Cosa sono e come funzionano gli anticorpi monoclonali
Il SARS-CoV-2, come altri virus, si lega alle cellule dei malcapitati attraverso dei recettori, ingannandole e “costringendole” a produrre materiale genetico utile alla loro riproduzione. Così parte l’infezione che a quel punto dilaga se non fermata in qualche modo.
Gli anticorpi agiscono come dei “portieri”: si legano cioè al virus, impedendogli di entrare nella cellula. A quel punto non c’è riproduzione e quindi infezione (nel caso l’infezione sia già in atto sono comunque in grado di fermarne l’avanzata).
La tecnica dunque è molto diversa dal vaccino: questo infatti è un virus attenuato che, iniettato in un organismo sano, stimola la produzione di anticorpi internamente (immunizzazione attiva). Qui si parla di anticorpi introdotti dall’esterno (immunizzazione passiva) che però potrebbero fungere anche da protezione nel caso di sospetta infezione (come l’antitetanica che viene somministrata in ospedale qualora un paziente dichiari di aver riportato ferite a causa di terreno o ferraglie).
Era questa la speranza annunciata anche da Andrea Crisanti in un’intervista a noi rilasciata, durante la quale il virologo sosteneva come l’evoluzione del plasma iperimmune, usato come trattamento di emergenza, fosse proprio l’isolamento della parte attiva del plasma, ovvero gli anticorpi, e la loro riproduzione in laboratorio.
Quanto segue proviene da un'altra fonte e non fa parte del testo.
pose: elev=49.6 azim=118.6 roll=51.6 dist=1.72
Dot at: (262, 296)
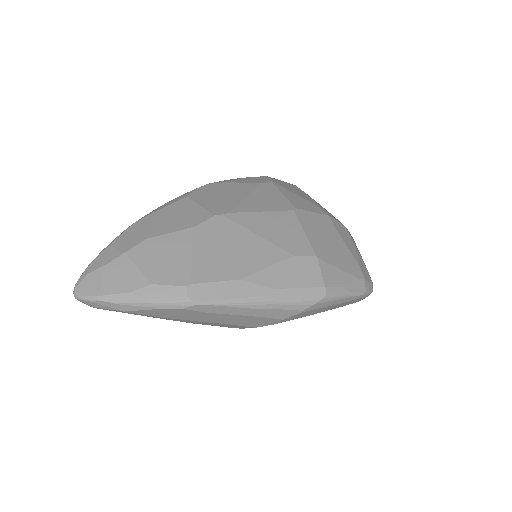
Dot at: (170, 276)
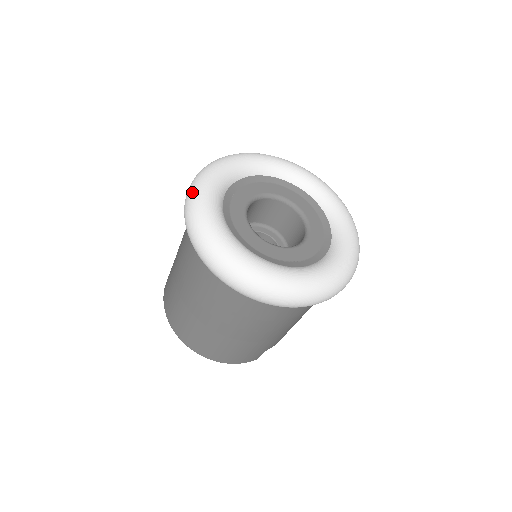
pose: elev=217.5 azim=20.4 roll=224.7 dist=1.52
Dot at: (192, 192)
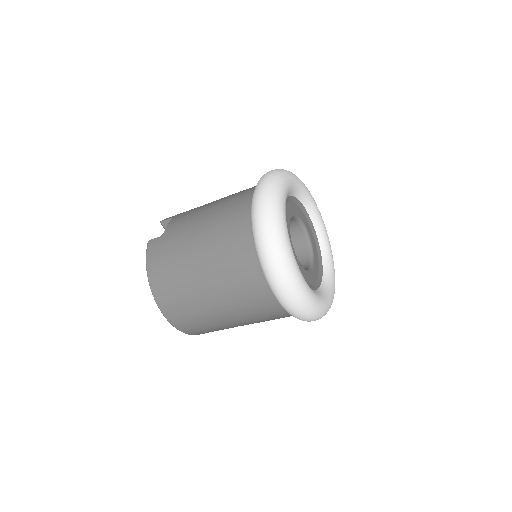
Dot at: (275, 231)
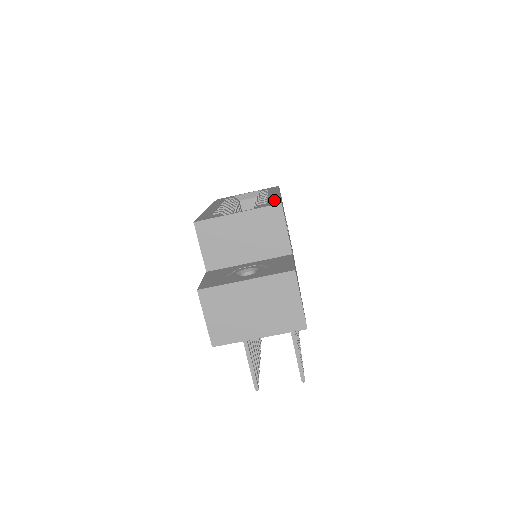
Cosa caratterizza questi anticorpi
I tre isolati ora da Fondazione Toscana Life Sciences e l’Ospedale INMI Spallanzani sono così potenti da poter essere attivi anche in piccole quantità e potrebbero garantire protezione fino a 6 mesi.
“Abbiamo identificato 450 anticorpi in grado di neutralizzare il coronavirus, ma la maggior parte ha un effetto limitato per cui sarebbe necessario, una volta ottenuto il farmaco, ricorrere a dosi altissime per curare i positivi, per via endovenosa – spiega a questo proposito Rino Rappuoli che sta guidando la ricerca in un’intervista rilasciata al Corriere.it e riportata sulla pagina Facebook della Fondazione – Gli anticorpi super potenti (per capirsi, mille volte più della media degli altri) sono in grado di sconfiggere Sars-CoV-2 anche se somministrati in piccole quantità, con una semplice iniezione sottocutanea”.
Cosa accade ora
Come si legge sul sito della Fondazione Toscana Life Sciences, che nel frattempo ha esteso la collaborazione con l’Azienda ospedaliero-universitaria senese, la sequenza di DNA dei tre anticorpi monoclonali umani è stata inviata a un partner svizzero per lo sviluppo delle linee cellulari.
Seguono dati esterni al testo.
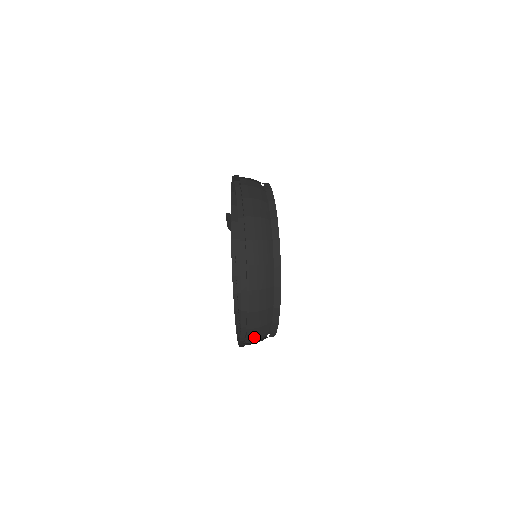
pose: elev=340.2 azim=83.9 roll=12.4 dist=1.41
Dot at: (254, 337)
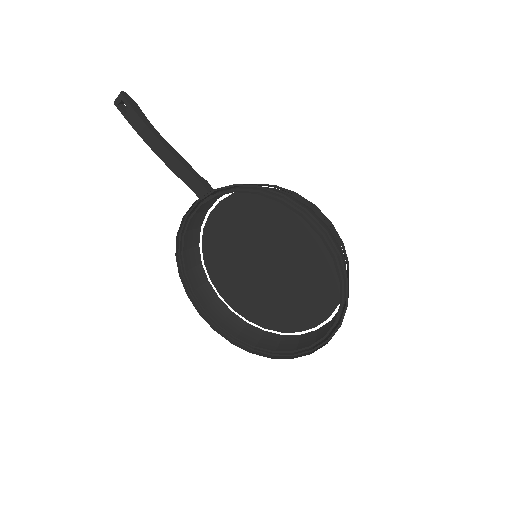
Dot at: (259, 343)
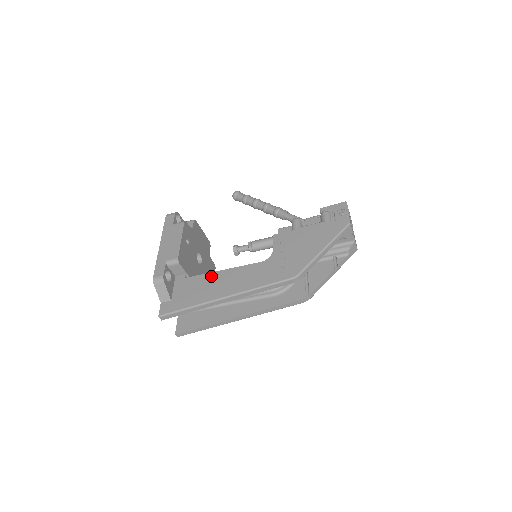
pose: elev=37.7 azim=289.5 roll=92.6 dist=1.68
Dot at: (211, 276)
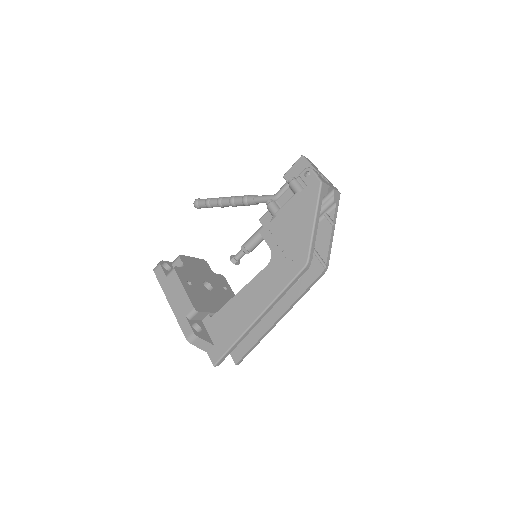
Dot at: (232, 304)
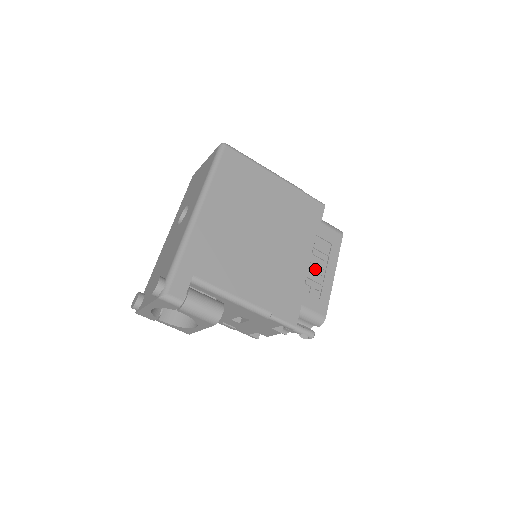
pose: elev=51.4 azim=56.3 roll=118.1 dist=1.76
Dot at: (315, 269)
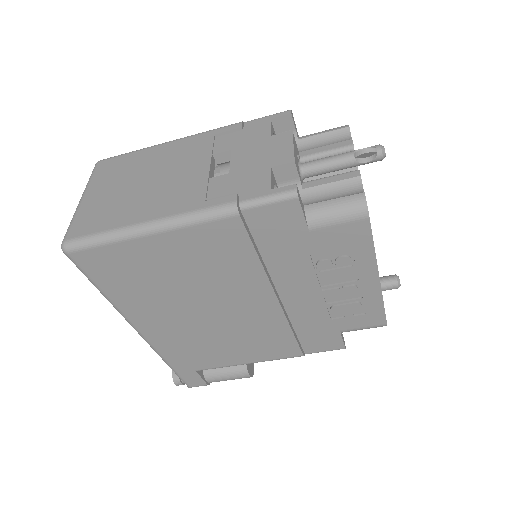
Dot at: (338, 291)
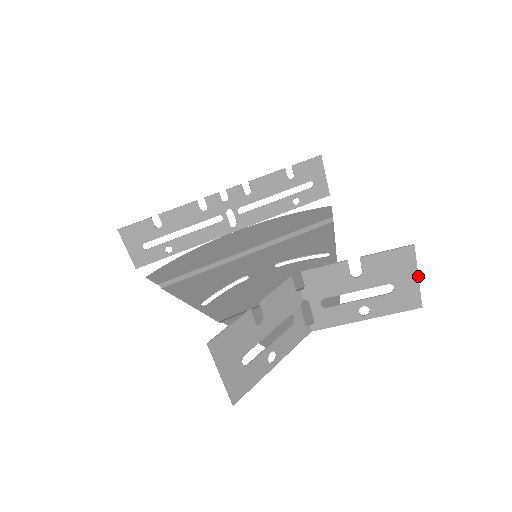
Terminata questa fase, gli anticorpi, grazie all’accordo sottoscritto con il Gruppo Menarini, saranno pronti per l’impianto industriale Biotech di Pomezia. L’obiettivo è di poter avviare entro la fine del 2020 i test clinici sull’uomo, prima su soggetti sani per verificare che non ci siano effetti collaterali importanti, quindi sui malati per confermare l’efficacia.
“Uno di questi tre anticorpi è stato il primo identificato come potente – spiega Claudia Sala, Senior Scientist del MAD Lab presso Fondazione Toscana Life Sciences – che si è confermato tale ormai in diversi esperimenti ed è dunque già stato espresso e purificato in laboratorio. Grazie alla sequenza del DNA che codifica per questo anticorpo abbiamo potuto produrlo in vitro e purificarlo, verificando come anche questa versione e una variante “mutata”, cioè migliorata nelle sue proprietà funzionali, mantenga attività neutralizzante nei confronti del virus. Siamo dunque molto ottimisti sul prosieguo dello sviluppo e sulla sicurezza e potenzialità terapeutica”.
Non manca molto per sapere se l’ottimismo e tutti gli sforzi saranno ripagati (non è nemmeno questa l’unica ricerca in questa direzione): entro fine anno potremmo avere i primi risultati sull’uomo.